*** Opening INPUT ***

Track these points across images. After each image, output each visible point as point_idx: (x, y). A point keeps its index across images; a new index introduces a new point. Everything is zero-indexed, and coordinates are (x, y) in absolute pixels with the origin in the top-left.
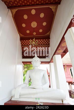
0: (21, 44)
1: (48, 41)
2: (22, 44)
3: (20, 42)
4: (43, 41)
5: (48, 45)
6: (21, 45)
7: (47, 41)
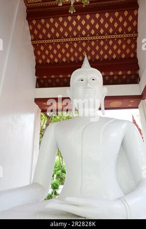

*** Closing INPUT ***

### TRY IT
Repeat the entries word for word and skip the pictures.

### TASK RESPONSE
Track these points across images. After each image, output each visible point as point_idx: (x, y). A point keeps its index across images; a new index introduces a new point. Everything is zero-indexed, and coordinates are (x, y) in absolute pixels with the origin in the top-left.
0: (21, 44)
1: (48, 41)
2: (22, 44)
3: (20, 42)
4: (43, 41)
5: (48, 45)
6: (21, 45)
7: (47, 41)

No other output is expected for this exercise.